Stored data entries
Segment Open

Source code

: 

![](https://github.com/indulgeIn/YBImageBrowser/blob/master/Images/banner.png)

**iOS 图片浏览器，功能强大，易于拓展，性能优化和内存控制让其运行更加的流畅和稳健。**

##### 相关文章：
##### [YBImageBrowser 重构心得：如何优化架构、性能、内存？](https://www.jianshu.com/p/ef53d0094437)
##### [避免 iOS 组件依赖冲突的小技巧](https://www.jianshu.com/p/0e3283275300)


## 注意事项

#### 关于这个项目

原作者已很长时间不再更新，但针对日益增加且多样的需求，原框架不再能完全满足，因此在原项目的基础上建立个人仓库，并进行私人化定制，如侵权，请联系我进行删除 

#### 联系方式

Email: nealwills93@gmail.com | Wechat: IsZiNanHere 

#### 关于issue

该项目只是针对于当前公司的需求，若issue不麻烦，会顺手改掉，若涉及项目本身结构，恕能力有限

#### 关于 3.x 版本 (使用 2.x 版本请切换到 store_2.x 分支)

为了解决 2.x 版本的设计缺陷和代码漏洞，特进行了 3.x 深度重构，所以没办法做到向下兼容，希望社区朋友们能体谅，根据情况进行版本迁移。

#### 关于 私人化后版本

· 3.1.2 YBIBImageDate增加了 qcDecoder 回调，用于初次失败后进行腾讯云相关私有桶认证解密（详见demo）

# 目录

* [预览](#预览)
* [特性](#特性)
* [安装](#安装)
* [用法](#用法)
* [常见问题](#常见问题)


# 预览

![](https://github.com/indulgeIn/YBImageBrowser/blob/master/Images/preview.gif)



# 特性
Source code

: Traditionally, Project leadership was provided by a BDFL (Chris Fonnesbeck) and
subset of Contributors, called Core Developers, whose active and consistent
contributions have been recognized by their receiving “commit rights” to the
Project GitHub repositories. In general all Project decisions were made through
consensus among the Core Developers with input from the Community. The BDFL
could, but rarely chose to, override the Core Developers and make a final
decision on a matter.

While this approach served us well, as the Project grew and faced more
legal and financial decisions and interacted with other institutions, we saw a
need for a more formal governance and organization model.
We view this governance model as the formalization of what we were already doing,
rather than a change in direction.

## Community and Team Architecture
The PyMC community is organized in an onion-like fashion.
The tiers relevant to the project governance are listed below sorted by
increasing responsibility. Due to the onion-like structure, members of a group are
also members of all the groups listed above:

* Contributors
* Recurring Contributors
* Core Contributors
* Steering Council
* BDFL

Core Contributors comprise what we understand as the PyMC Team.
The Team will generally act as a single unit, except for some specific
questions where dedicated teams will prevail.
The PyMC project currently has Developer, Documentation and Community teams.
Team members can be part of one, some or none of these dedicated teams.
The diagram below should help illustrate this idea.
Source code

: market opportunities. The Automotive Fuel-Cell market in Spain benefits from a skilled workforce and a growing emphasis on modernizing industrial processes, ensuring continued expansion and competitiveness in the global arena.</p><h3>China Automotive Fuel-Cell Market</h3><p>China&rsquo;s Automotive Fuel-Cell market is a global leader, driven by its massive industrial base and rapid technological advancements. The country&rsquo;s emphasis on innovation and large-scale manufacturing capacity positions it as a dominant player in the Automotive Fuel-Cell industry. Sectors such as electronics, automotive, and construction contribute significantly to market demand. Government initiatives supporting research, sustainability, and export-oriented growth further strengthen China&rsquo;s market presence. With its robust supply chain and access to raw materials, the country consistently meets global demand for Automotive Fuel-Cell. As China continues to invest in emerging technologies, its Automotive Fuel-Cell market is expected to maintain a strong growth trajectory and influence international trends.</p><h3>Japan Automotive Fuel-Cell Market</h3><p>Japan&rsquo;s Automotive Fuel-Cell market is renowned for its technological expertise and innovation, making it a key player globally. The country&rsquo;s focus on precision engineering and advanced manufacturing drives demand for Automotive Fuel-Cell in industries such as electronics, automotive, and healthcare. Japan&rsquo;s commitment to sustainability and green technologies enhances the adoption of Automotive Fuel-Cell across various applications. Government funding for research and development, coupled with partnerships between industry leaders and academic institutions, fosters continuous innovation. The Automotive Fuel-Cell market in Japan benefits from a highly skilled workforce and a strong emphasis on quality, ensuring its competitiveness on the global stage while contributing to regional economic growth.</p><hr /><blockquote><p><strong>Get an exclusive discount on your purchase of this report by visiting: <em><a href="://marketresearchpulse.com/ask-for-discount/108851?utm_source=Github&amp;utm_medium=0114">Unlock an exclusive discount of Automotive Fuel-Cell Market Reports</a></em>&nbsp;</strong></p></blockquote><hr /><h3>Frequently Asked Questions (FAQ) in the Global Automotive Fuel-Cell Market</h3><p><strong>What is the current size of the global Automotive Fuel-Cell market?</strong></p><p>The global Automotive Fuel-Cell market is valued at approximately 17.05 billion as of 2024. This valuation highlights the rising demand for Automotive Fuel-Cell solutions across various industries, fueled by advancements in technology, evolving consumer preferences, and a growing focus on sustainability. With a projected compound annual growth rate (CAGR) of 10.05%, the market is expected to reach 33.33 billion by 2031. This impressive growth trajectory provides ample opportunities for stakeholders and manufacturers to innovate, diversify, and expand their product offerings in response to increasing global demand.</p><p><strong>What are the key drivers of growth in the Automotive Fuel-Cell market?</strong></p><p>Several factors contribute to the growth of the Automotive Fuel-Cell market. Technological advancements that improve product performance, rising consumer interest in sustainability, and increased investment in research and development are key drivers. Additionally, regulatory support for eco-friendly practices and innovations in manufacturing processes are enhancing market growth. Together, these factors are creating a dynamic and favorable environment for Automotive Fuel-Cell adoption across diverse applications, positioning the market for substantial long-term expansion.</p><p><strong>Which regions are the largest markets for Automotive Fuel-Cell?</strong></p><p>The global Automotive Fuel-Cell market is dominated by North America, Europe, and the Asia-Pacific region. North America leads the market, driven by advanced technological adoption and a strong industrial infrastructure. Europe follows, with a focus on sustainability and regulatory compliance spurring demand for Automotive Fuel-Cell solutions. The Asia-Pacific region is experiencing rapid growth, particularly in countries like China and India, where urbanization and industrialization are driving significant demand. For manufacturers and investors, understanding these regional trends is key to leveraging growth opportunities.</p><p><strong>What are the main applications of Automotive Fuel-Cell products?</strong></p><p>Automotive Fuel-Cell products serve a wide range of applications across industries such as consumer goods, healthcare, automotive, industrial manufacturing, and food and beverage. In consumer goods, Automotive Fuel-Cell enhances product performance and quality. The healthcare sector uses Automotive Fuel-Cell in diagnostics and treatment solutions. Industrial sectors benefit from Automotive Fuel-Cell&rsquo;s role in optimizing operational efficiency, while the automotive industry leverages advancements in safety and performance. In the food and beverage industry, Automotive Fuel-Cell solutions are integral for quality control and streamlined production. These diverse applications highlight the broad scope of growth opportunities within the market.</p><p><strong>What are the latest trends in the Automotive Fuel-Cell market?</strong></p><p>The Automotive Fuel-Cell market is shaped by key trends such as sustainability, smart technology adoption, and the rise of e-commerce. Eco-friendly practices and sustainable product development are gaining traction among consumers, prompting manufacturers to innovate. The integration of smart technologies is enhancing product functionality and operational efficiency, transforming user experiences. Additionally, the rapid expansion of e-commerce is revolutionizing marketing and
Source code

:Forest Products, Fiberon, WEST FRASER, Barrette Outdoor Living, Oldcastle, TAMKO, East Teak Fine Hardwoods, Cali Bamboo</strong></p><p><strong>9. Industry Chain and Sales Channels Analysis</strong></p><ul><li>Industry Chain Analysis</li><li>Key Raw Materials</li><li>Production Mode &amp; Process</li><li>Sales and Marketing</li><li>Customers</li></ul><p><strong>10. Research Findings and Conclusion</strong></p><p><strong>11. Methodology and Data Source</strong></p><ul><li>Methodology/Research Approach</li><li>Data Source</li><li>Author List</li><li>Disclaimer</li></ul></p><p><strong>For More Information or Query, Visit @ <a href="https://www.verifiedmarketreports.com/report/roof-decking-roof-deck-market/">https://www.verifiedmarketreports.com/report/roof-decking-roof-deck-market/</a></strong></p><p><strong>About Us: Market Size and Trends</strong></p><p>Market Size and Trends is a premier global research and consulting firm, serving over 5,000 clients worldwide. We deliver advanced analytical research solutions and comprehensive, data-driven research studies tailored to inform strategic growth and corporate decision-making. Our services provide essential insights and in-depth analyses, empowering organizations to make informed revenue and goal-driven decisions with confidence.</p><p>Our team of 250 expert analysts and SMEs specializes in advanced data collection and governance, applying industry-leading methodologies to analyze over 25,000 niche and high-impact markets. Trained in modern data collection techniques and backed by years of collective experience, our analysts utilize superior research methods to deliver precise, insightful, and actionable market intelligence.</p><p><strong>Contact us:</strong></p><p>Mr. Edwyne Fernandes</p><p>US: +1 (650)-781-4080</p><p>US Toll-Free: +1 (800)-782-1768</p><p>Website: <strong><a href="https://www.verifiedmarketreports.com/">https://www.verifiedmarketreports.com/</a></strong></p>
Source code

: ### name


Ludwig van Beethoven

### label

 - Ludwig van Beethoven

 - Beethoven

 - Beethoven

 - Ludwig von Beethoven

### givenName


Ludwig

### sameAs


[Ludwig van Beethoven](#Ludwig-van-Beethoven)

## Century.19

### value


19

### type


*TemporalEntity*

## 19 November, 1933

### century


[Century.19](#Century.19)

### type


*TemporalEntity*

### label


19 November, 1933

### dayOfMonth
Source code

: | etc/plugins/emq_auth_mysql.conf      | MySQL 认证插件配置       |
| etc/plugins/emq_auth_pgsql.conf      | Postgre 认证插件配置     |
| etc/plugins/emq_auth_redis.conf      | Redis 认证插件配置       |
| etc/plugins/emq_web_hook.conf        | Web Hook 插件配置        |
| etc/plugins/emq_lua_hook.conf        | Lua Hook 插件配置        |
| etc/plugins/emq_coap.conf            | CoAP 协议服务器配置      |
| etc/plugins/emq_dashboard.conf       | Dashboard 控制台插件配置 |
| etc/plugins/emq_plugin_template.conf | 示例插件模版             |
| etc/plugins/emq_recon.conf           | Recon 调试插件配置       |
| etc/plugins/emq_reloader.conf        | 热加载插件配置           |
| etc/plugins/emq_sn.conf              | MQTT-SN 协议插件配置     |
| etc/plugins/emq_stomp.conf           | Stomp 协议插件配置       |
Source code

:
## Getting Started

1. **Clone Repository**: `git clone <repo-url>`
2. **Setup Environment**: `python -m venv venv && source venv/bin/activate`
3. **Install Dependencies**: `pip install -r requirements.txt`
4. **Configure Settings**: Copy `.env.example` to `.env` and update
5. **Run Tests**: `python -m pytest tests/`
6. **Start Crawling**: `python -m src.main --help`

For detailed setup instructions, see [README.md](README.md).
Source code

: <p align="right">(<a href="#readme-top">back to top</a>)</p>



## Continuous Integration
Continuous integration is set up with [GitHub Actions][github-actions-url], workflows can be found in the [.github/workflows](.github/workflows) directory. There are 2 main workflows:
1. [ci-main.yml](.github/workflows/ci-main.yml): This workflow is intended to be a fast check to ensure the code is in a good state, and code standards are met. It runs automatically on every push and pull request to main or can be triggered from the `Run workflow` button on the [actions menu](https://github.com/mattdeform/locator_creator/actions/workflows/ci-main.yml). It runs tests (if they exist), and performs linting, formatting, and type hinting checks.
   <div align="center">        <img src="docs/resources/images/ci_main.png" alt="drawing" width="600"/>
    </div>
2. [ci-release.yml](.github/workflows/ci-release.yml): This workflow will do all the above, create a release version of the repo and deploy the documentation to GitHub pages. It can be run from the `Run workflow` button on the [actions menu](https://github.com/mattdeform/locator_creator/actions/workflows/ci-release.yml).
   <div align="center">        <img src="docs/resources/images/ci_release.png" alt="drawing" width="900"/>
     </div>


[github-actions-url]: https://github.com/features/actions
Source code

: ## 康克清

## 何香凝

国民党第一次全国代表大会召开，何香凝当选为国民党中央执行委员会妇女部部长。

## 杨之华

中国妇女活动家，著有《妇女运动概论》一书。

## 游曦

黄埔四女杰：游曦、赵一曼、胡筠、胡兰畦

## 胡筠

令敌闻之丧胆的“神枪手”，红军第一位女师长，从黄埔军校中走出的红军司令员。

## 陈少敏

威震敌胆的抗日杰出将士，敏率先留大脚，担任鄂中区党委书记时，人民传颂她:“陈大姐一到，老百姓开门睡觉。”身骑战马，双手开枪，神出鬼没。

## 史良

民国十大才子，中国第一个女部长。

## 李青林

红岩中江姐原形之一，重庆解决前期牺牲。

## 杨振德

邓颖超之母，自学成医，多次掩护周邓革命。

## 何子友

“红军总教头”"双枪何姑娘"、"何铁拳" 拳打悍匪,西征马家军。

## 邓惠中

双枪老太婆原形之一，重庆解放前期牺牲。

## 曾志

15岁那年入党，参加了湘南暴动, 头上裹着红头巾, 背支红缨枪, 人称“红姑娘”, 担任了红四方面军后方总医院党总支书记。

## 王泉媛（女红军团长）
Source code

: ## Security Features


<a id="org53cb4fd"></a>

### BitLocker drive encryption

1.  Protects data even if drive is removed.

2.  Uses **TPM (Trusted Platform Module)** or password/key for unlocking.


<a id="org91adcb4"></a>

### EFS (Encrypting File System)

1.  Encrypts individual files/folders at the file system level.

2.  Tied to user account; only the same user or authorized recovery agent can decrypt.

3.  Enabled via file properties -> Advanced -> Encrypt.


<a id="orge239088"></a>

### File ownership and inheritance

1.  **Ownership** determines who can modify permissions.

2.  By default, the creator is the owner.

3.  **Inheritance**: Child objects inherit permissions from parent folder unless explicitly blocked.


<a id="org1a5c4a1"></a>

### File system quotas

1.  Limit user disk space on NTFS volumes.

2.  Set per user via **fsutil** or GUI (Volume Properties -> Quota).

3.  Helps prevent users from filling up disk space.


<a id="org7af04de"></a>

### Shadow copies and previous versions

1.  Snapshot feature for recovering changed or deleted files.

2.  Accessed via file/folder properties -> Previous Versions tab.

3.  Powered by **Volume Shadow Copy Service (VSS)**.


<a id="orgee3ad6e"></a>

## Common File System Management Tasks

Segment Closed

■ **Assigned task**: Set down the stretch from the start of the records above through the line containing "rather than a change in direction.", including both ends. Copy each line character for character.

■ **Solution to the problem**:
Source code

: 

![](https://github.com/indulgeIn/YBImageBrowser/blob/master/Images/banner.png)

**iOS 图片浏览器，功能强大，易于拓展，性能优化和内存控制让其运行更加的流畅和稳健。**

##### 相关文章：
##### [YBImageBrowser 重构心得：如何优化架构、性能、内存？](https://www.jianshu.com/p/ef53d0094437)
##### [避免 iOS 组件依赖冲突的小技巧](https://www.jianshu.com/p/0e3283275300)


## 注意事项

#### 关于这个项目

原作者已很长时间不再更新，但针对日益增加且多样的需求，原框架不再能完全满足，因此在原项目的基础上建立个人仓库，并进行私人化定制，如侵权，请联系我进行删除 

#### 联系方式

Email: nealwills93@gmail.com | Wechat: IsZiNanHere 

#### 关于issue

该项目只是针对于当前公司的需求，若issue不麻烦，会顺手改掉，若涉及项目本身结构，恕能力有限

#### 关于 3.x 版本 (使用 2.x 版本请切换到 store_2.x 分支)

为了解决 2.x 版本的设计缺陷和代码漏洞，特进行了 3.x 深度重构，所以没办法做到向下兼容，希望社区朋友们能体谅，根据情况进行版本迁移。

#### 关于 私人化后版本

· 3.1.2 YBIBImageDate增加了 qcDecoder 回调，用于初次失败后进行腾讯云相关私有桶认证解密（详见demo）

# 目录

* [预览](#预览)
* [特性](#特性)
* [安装](#安装)
* [用法](#用法)
* [常见问题](#常见问题)


# 预览

![](https://github.com/indulgeIn/YBImageBrowser/blob/master/Images/preview.gif)



# 特性
Source code

: Traditionally, Project leadership was provided by a BDFL (Chris Fonnesbeck) and
subset of Contributors, called Core Developers, whose active and consistent
contributions have been recognized by their receiving “commit rights” to the
Project GitHub repositories. In general all Project decisions were made through
consensus among the Core Developers with input from the Community. The BDFL
could, but rarely chose to, override the Core Developers and make a final
decision on a matter.

While this approach served us well, as the Project grew and faced more
legal and financial decisions and interacted with other institutions, we saw a
need for a more formal governance and organization model.
We view this governance model as the formalization of what we were already doing,
rather than a change in direction.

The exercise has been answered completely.